For Koreans, the 1950s meant poverty and despair after the war. But for Oh Soon-tek, an ambitious college student, the decade was a new era of hope. In 1959, after having majored in political science at Yonsei University, he flew off to Los Angeles to study international relations, where he was supposed to meet the high expectations of his parents. But once in California, Oh changed his study plans. Eventually, he found life on the other side of the Pacific Ocean more than agreeable, and didn't come back to Korea for four decades. Now a professor at the Korean National University of Arts, Oh is a jury member for the Bucheon film festival.

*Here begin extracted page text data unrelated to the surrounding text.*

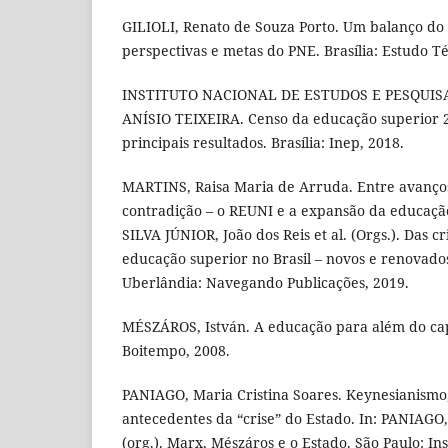
GILIOLI, Renato de Souza Porto. Um balanço do F
perspectivas e metas do PNE. Brasília: Estudo Té
INSTITUTO NACIONAL DE ESTUDOS E PESQUIS
ANÍSIO TEIXEIRA. Censo da educação superior 2
principais resultados. Brasília: Inep, 2018.
MARTINS, Raisa Maria de Arruda. Entre avanços 
contradição – o REUNI e a expansão da educação
SILVA JÚNIOR, João dos Reis et al. (Orgs.). Das cr
educação superior no Brasil – novos e renovado
Uberlândia: Navegando Publicações, 2019.
MÉSZÁROS, István. A educação para além do capi
Boitempo, 2008.
PANIAGO, Maria Cristina Soares. Keynesianismo,
antecedentes da “crise” do Estado. In: PANIAGO,
(org.). Marx, Mészáros e o Estado. São Paulo: Ins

Taking some time to sit and talk with the JoongAng Ilbo English Edition, Oh said, "I just loved movies too much to study international relations." He majored in acting and playwriting at the University of California at Los Angeles and went on to study at the Neighborhood Playhouse School of Theater in New York, where Paul Newman cut his acting teeth. Oh was the first Korean actor to go global, making appearances in more than 100 Hollywood movies, TV series and Broadway musicals. Oh appeared in the 1974 James Bond movie "The Man With the Golden Gun" as Lieutenant Hip, helping the secret agent. Most recently, he starred in the animated film "Mulan" as the voice of Mulan's father.

Starting from rock bottom in Hollywood wasn't easy, especially for an Asian 40 years back. "I couldn't get any breaks, that was the most difficult part," Oh says, taking a sip of green tea. At the time, Hollywood was mostly casting Asian-Americans to play Japanese villians, roles that were usually minor and unchallenging. Censorship prevented interracial relationships on screen, which meant that Asian males could never take lead roles.

But Oh, who says his motto is "Never look back, tomorrow will be better," didn't know how to give up. He founded an Asian-American actor's guild, explaining that "when you're alone, your valid complaint sounds like a grudge, but in a group, it becomes an opinion." He says he jumped over hurdles gradually, and you can tell that from the way he speaks. He pays attention to detail and is good at making and winning arguments.

Oh sees the Bucheon festival as moderately successful. "There are two or three really good films," he says. On the growth of the local film industry: "The Korean movie scene entertains moviegoers, which is important. But a movie should not stop at entertainment. It should be about aesthetics and morality and reflect on human life."